My great-grandparents emigrated from Ireland. I heard stories from their childhood of near-starvation levels of poverty. Even though there were 11 children and not much to feed them with, my great-great-grandmother would never sent someone away empty-handed if they came asking for food. Generosity was her driving ethic regardless of the circumstances. She was also a midwife and would sit with people as they crossed over to the next world.
4) Attend community events and activities
Some people around here live on the same land as their ancestors, or very nearby. Some of us are new. How do people find each other? Where do they go to hang out in a small town? Many people commute to work and the grocery store. There are 2 small stores, a hardware store, and a post office. Several times a year there are events like “Heritage Day”, “Lawn Party”, Yard Sales, and Fairs. I would recommend attending as many of these as you can and become familiar with the culture of your town as well as its residents. If there is a Library, that is often an unofficial community center as well, where mothers can meet other mothers and make new friends. We have started a homeschool co-op with several other friends, and we have met a number of nearby families who joined up later. Community Sports Leagues are perhaps the most common way of meeting new people and making friends. If there are any fundraisers, Farmer’s Markets, Contra Dances, or bluegrass jam sessions, you MUST go check them out!

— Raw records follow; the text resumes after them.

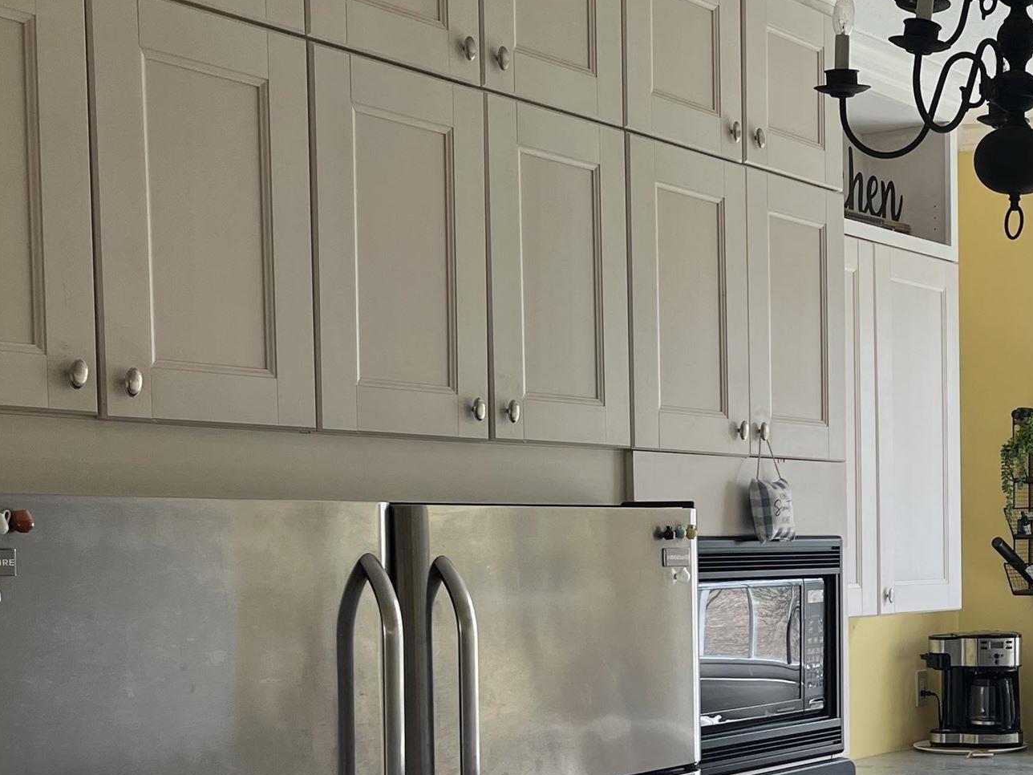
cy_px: 624
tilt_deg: -2.6
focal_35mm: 62
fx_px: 1850
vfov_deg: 23.3
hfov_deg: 29.7
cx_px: 959
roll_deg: +0.4
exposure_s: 1/310
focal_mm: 5.1
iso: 50
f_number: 1.6
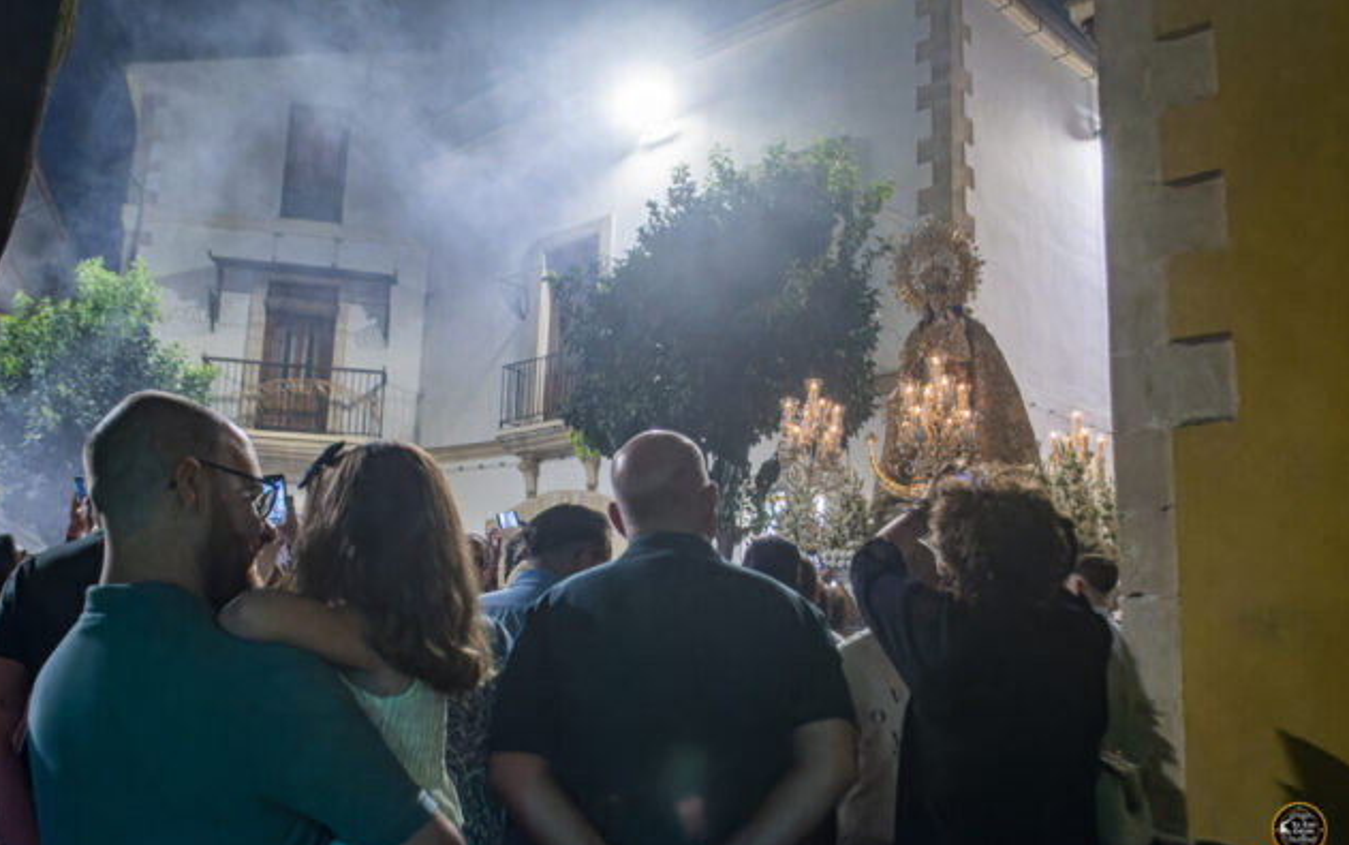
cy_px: 437
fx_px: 1140
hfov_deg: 61.2
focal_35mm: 31
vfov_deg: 40.6
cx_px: 673
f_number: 4
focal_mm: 20
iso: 8000
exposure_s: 1/320
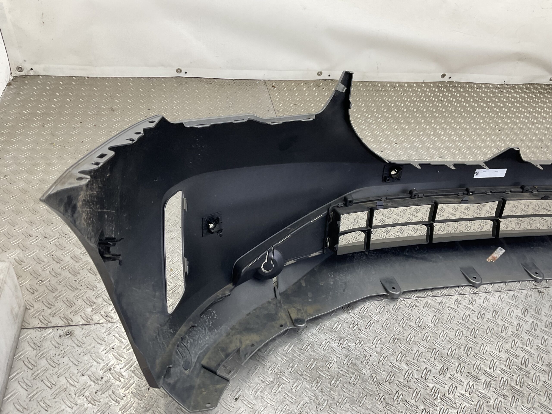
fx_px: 462
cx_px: 276
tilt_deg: -40.9
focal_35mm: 29
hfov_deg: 61.7
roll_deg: -12.3
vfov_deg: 48.2
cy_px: 207
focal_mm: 3
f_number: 1.8
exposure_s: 1/120
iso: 50
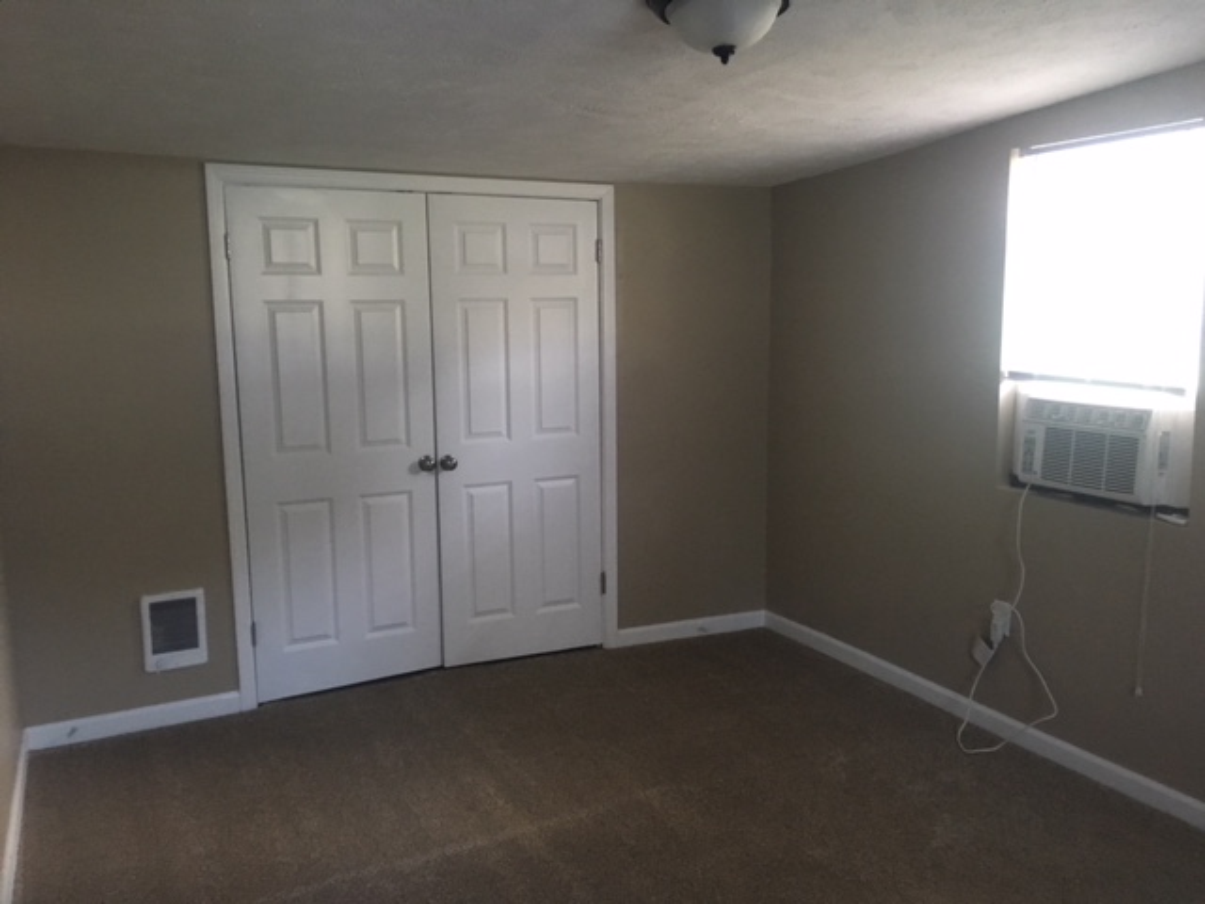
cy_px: 452
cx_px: 602
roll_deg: +0.3
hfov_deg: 61.7
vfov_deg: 48.2
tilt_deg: -7.7
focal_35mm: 29
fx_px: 1010
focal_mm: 4.15
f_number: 2.2
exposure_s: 1/17
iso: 200
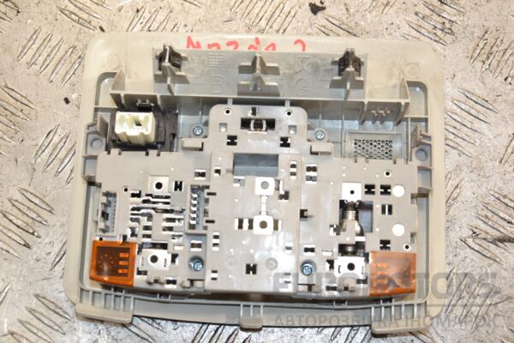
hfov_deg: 35.1
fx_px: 814
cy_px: 172
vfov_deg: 23.8
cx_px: 257
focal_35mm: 57
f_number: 5
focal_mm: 38
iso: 800
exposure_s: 1/100
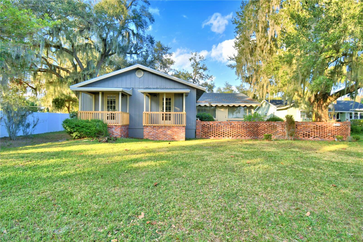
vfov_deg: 70.4
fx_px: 171
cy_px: 121
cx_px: 182
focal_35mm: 17
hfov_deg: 93.3
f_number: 4.8
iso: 200
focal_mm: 11.5
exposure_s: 1/400
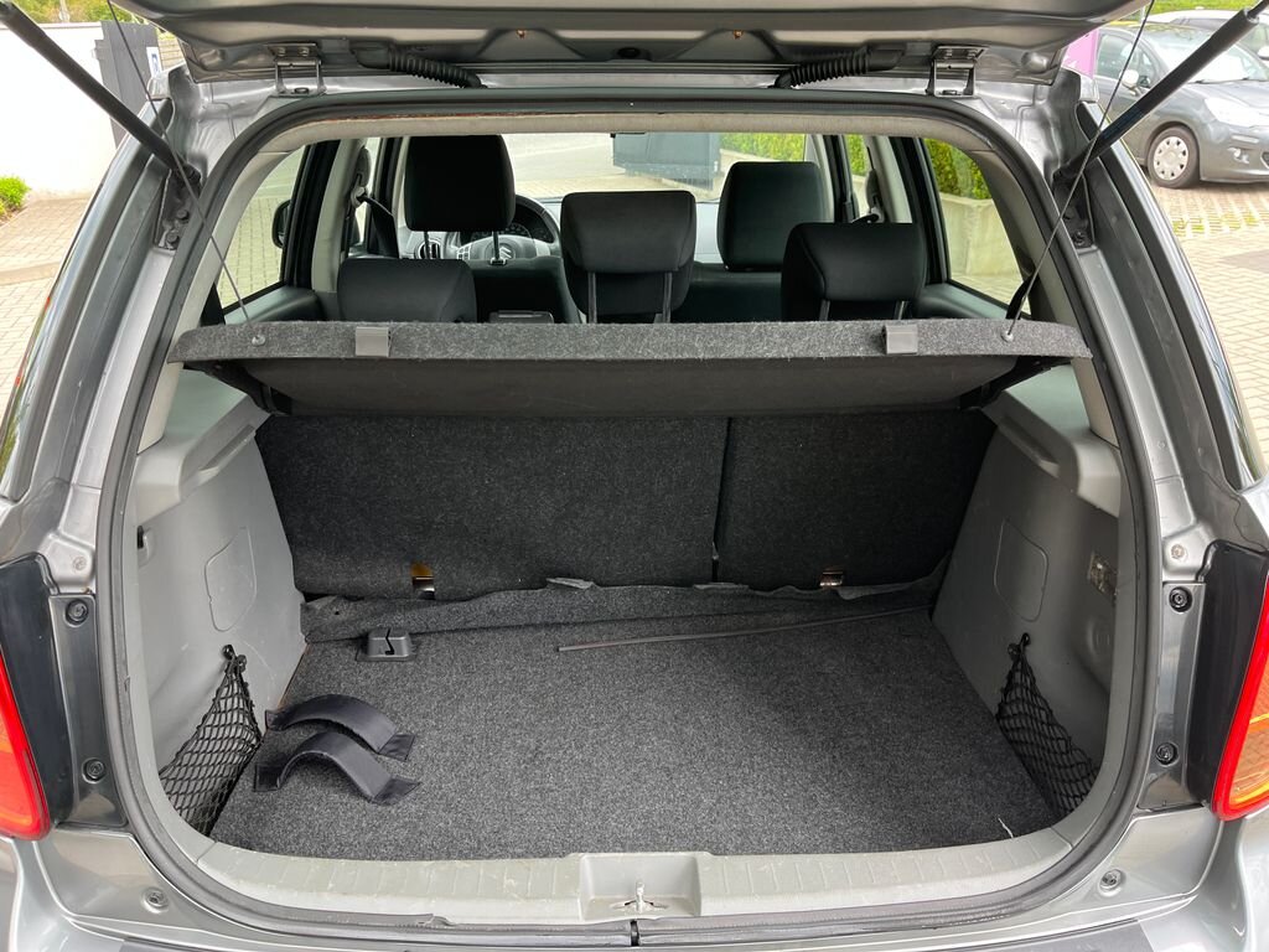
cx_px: 634
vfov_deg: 53.1
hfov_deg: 67.3
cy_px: 476
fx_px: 953
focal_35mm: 26
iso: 100
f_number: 1.6
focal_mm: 5.1
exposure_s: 1/121
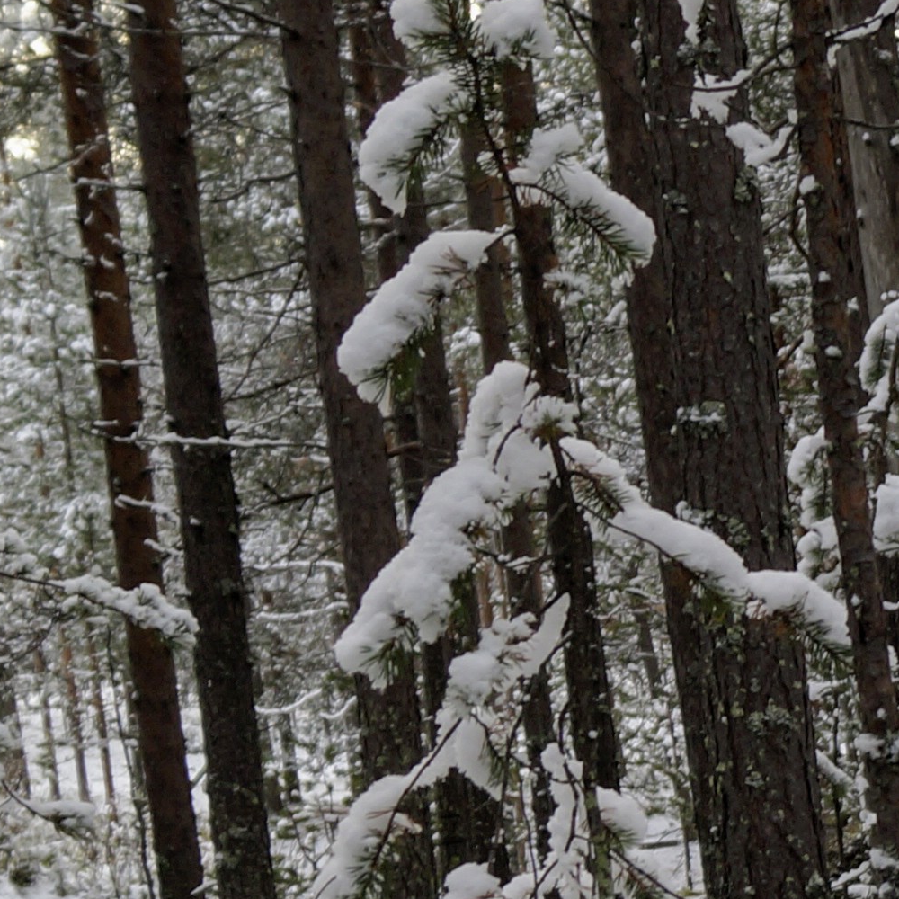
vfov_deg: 12.5
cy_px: 700
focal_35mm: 139
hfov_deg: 12.1
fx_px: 4084
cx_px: 1290
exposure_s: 1/160
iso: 100
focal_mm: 20
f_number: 4
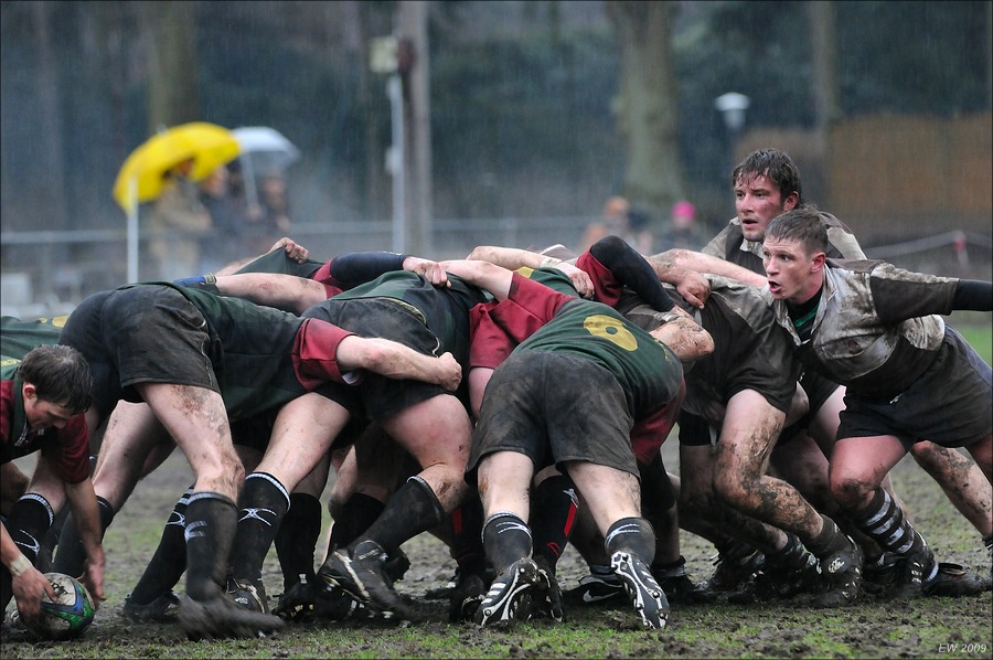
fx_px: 9092
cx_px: 496
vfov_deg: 4.2
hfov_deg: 6.3
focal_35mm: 330
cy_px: 330
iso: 1250
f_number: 4
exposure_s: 1/125
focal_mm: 220
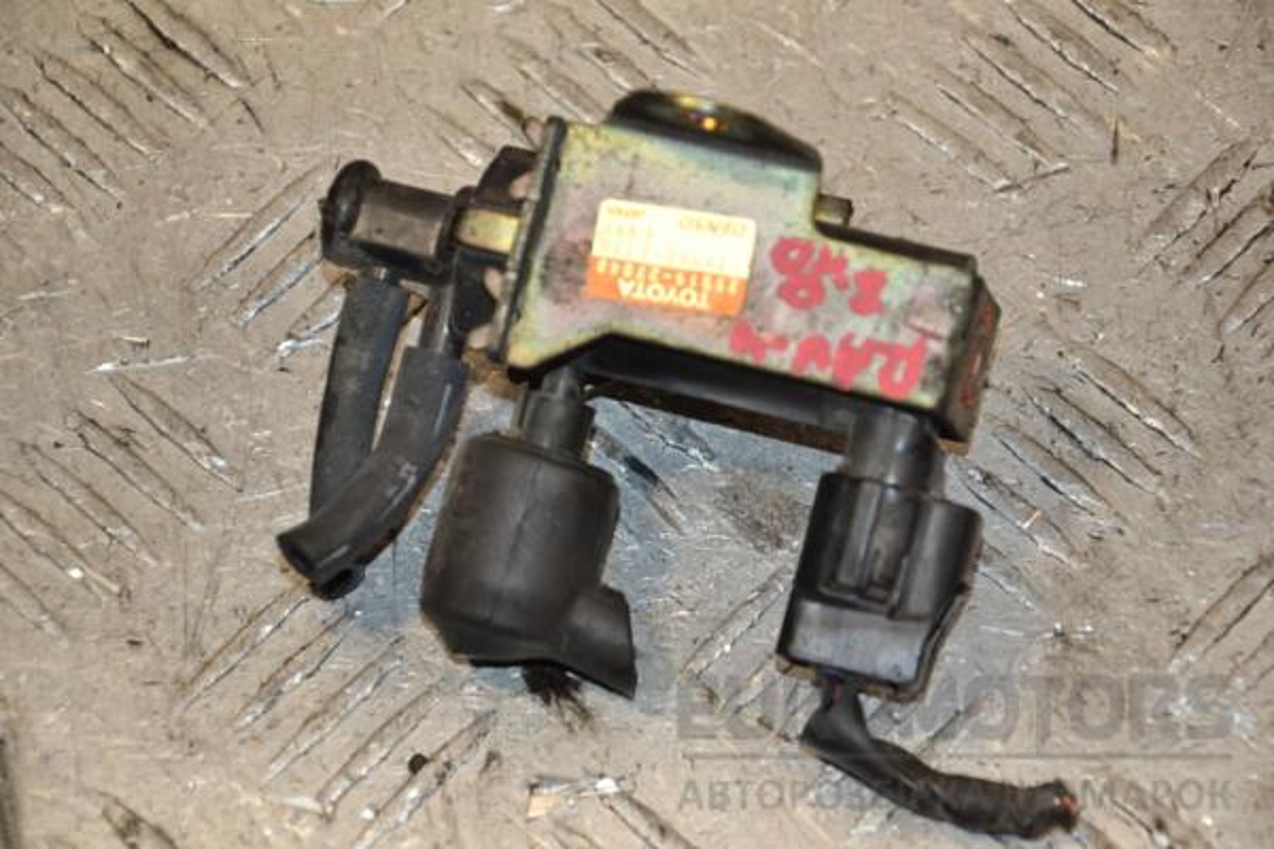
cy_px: 424
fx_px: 5573
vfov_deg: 8.7
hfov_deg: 13.0
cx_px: 637
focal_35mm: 158
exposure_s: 1/200
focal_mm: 105
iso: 800
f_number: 6.3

Twice a year the Mennonite churches in our area (Shenandoah Valley- there are lots of them) volunteer to process apples or meat, dehydrate and can them for sending to countries that need aid. I have made a number of friends while chopping apples, and there’s a positive vibe while working together to make something happen for someone else.
We were not meant to live in isolation from each other. Life is improved when we help each other carry the load. Open communication, mutually beneficial exchanges, trust, brotherhood and sisterhood are a kind of wealth that is more stable and sustainable than gold, silver, brass, lead, and copper. You can have a safe full of the latter and still be mighty poor.